The rankings released Tuesday show that Chesapeake schools rank No. 2 nationally for quality, science and arts.
But they also show the school district is struggling to maintain a strong academic foundation, and it is facing a massive shortfall in cash.
The rankings are based on school districts data and include data from the state, which makes up most of the nation’s public school districts.
The new rankings are among the first to be released for the school year that began in January.
The state provides more than $1 billion to support the Chesapeake region, including $700 million for the region’s public schools.
Schools in the region received a total of $2.3 billion in federal aid for fiscal 2017.
Some districts in the state were hit hard by the financial crisis, including the city of Chesapeake, which had to lay off more than 1,400 employees.

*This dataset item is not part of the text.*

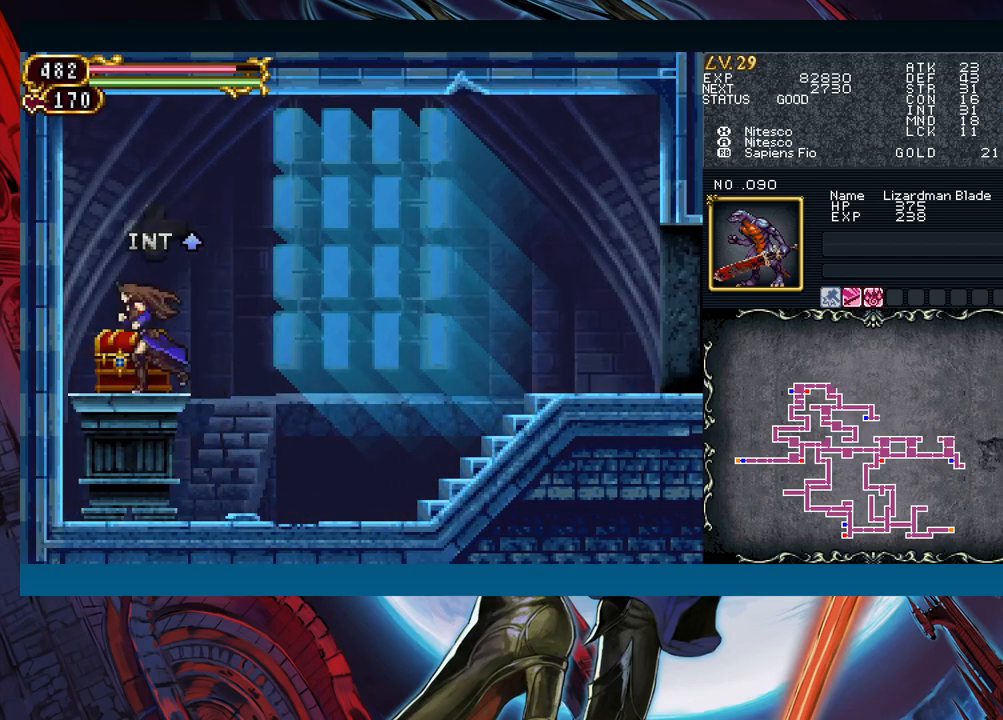
{"buttons": [], "left_stick": "up-right", "events": [[100, "left_stick", "up-right"]]}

The region also had to slash $400 million in funding for parks and recreation programs.
A special fund was established to help Chesapeake public school teachers through the crisis.
But the money has dried up.
“We have to take a hard look at what is needed to support our schools,” said Mark Jorgensen, president of the Cheshire County Education Association.
“Our schools have to be a part of the solution.”
The state Department of Education has asked the Department of Health and Human Services to provide $150 million to help the district meet its needs.
In addition to the district’s $600 million budget, the state will provide $350 million for schools and $75 million to the state’s transportation fund.
The county is also funding a $50 million scholarship program that helps low-income students attend school in the city.